I didn’t want Zack to have the exact same experiences that I had. Mostly, I didn’t want my friends asking me, “Which character is me?” Still, band reviews had been a big part of my life, and I wanted this story to reflect those experiences.
I wrote a chapter that detailed Zack and his friends competing in a real band review, the Del Oro Band Spectacular, held every year in the small town of Loomis, California. I added as many details as I could, adding internet research to my own memories of competing at this event.
A few weeks after I suspended work on ETYS, I published the “Loomis” chapter online at Tablo.io, as part of my short fiction collection, Every Stone a Story. (The collection also contains an excerpt from Revelation.)
Though sentimentally attached to the “Loomis” story, I quickly grew critical of it.

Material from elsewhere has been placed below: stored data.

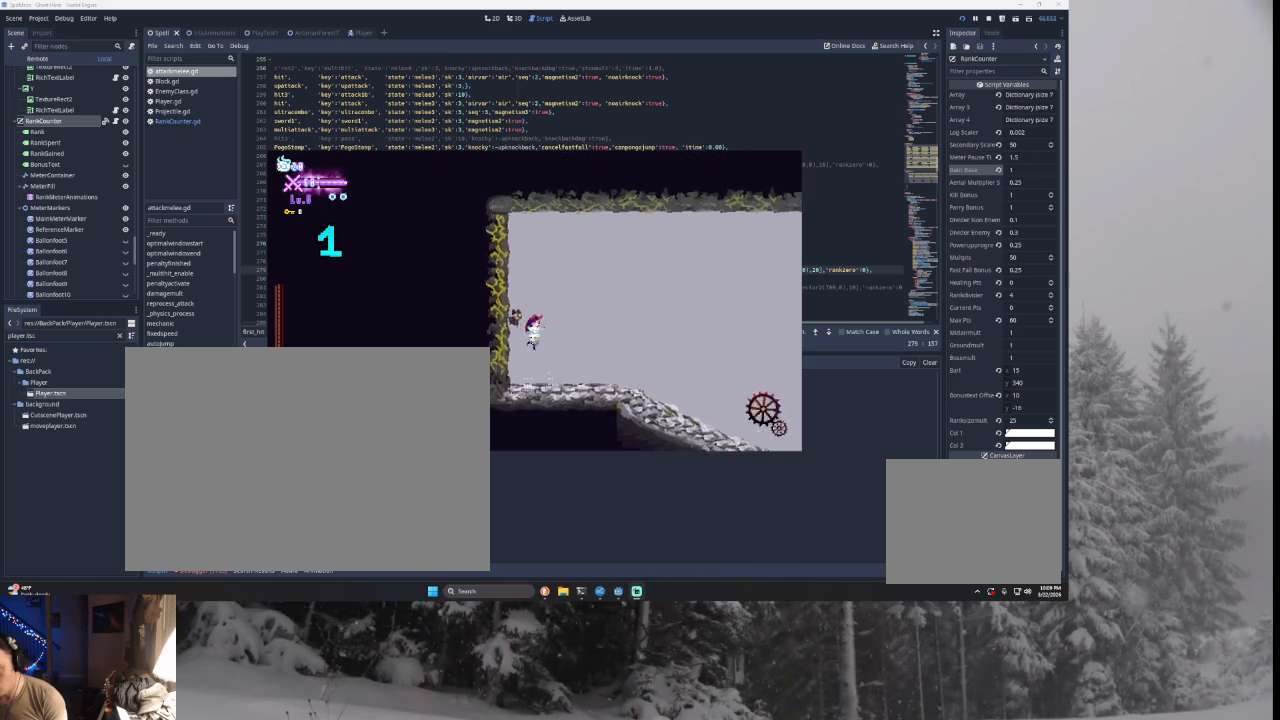
{"buttons": [], "left_stick": "right", "right_stick": "center", "events": [[67, "TRIANGLE", "up"]]}
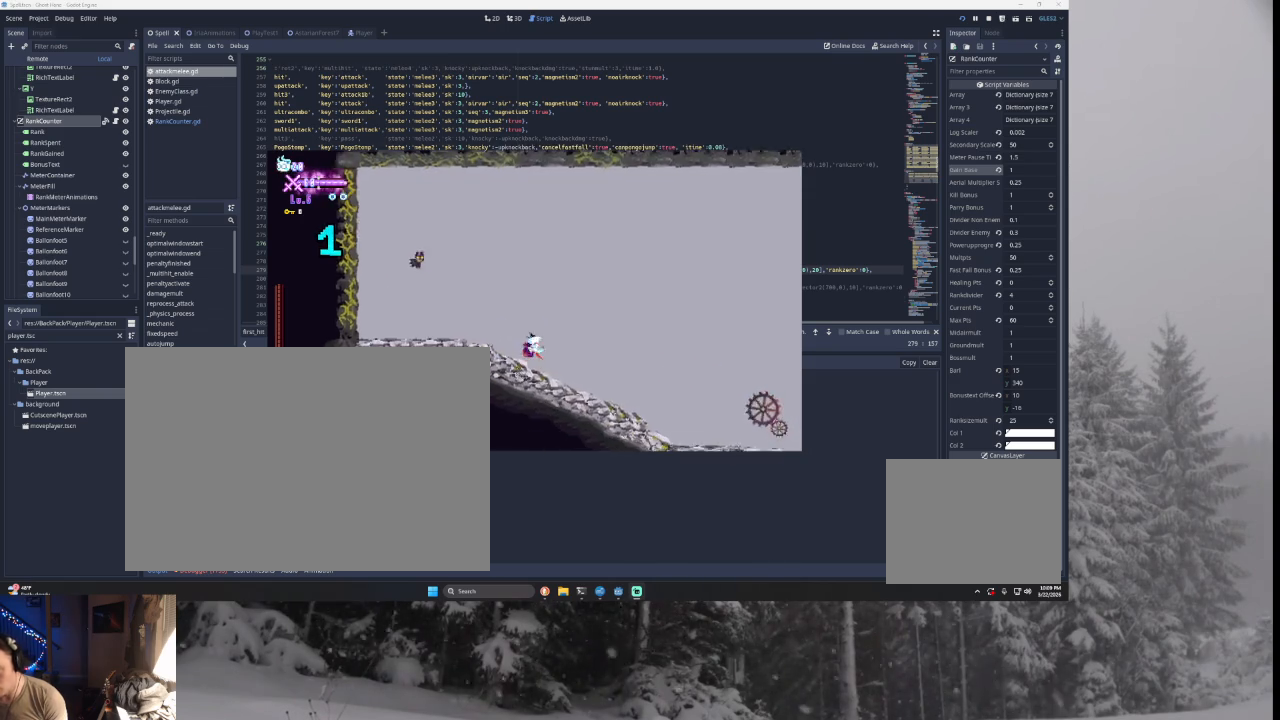
{"buttons": [], "left_stick": "right", "right_stick": "center", "events": []}
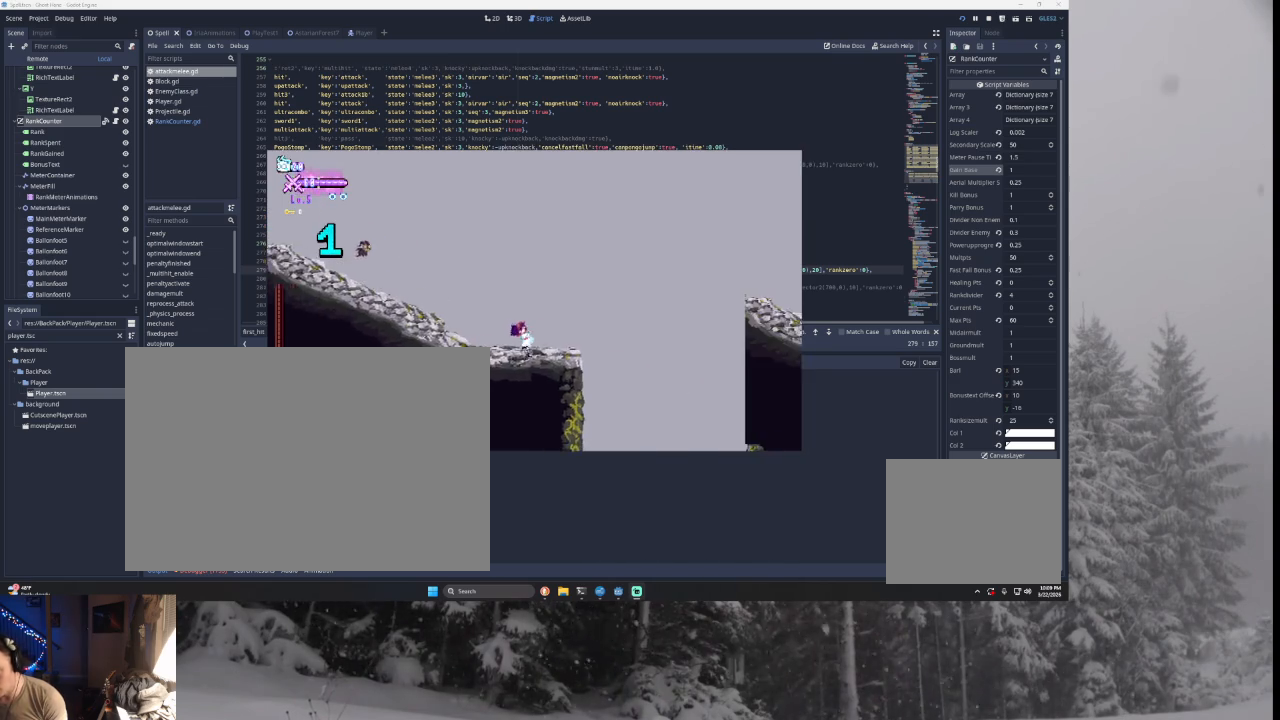
{"buttons": [], "left_stick": "right", "right_stick": "center", "events": [[33, "TRIANGLE", "down"], [433, "TRIANGLE", "up"]]}
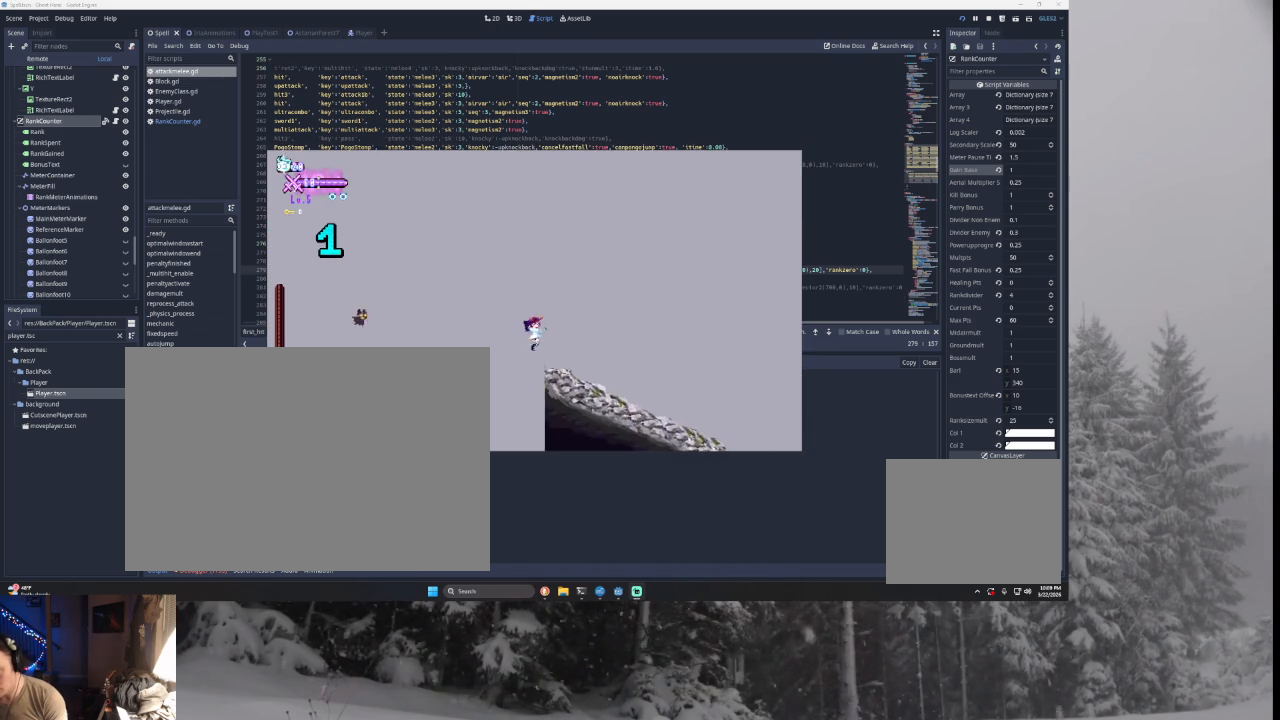
{"buttons": [], "left_stick": "right", "right_stick": "center", "events": []}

When I would read through the manuscript, as I did every so often during this period, I found my attention waning at this section. It repeated too many ideas from earlier chapters, especially my descriptions of the band playing at the Homecoming football game. Deep down, I knew I would have to cut this chapter.
Just as I had sensed, instinctively, that it was time to finally write this project, I knew when it was time to return. I cleared away or finished the other projects I had been working on. Knowing deep down that cuts were coming, I created a new file for my manuscript. This way, I could excise chapters and move sections around, while preserving my original draft. Also, by doing this, I cut out Pix and my other readers. For the time being, I wanted to proceed without their input.
On November 11th, 2018, I resumed work on ETYS. At my side I had my printed manuscript, covered in scribbled notations. My handwriting was so bad in some sections that it took me several minutes to decode what I had written.
One of the first things I did was to eliminate the “Loomis” chapter. I pulled a few sentences that I was particularly proud of, and set them in the Homecoming section. I cut other sections as well, using that same instinct as my guide: wherever my attention waned as I read, that was a section I cut or removed. In total, I eliminated over 4000 words.
I left it as part of Every Stone a Story, however. It serves as a good introduction to the characters. Your welcome to check it out: https://tablo.io/kj-cartmell/every-stone-a-story
It took me a week or so of editing, every night in the evenings after work, to come to the abrupt end of my draft. Before me was the brief arc of Zack and Layla’s relationship. I had to show what attracted Zack to Layla while making a case that this was not the right girl for him. I wanted to be brief, as this is just a learning experience for Zack and not a novel unto itself. It was an uncomfortable few chapters to write, but this time, I was prepared to muscle through it.
Suddenly, I was at the very end, the last scene. Zack and Camille meet after work in the drug store parking lot. I had imagined this scene many times over these last ten years. I had rehearsed what Zack said and imagined Camille’s responses. I came to this moment late one evening, and, instead of pushing through to the end, I paused. My wife was watching TV in the next room. I was weary from a day at work. I closed the file and took the rest of the night off.
On the morning of Sunday, December 28th, I took a walk by myself through my neighborhood. I rehearsed the scene one more time, much like a musical director rehearsing a band: “Let’s take it from the line where Zack says . . . . Okay, good. Now, from the top . . . .” I returned home to a quiet house and quickly wrote the last page and a half.
Ten years after I first imagined this pair of young lovers, I had reached the end. But, as any writer will tell you, the work is never done. As soon as I had finished, I reached out to my original set of readers, including Pix, plus some new ones, like Julia Maiola, author of the historical drama The Red Flag, who I had met through the Writers Community on Twitter. Like nearly everything else I’ve written, I printed out a full manuscript copy for my mother.
I have an excerpt from ETYS, a short story called “Practice,” out at a literary journal. I have two more short stories planned for the next few months. I would like some recent bylines to my credit when I begin shopping ETYS to publishers. My plan is to skip agent queries for now, and focus solely on small presses.
When I make a match, I will be sure to let you know.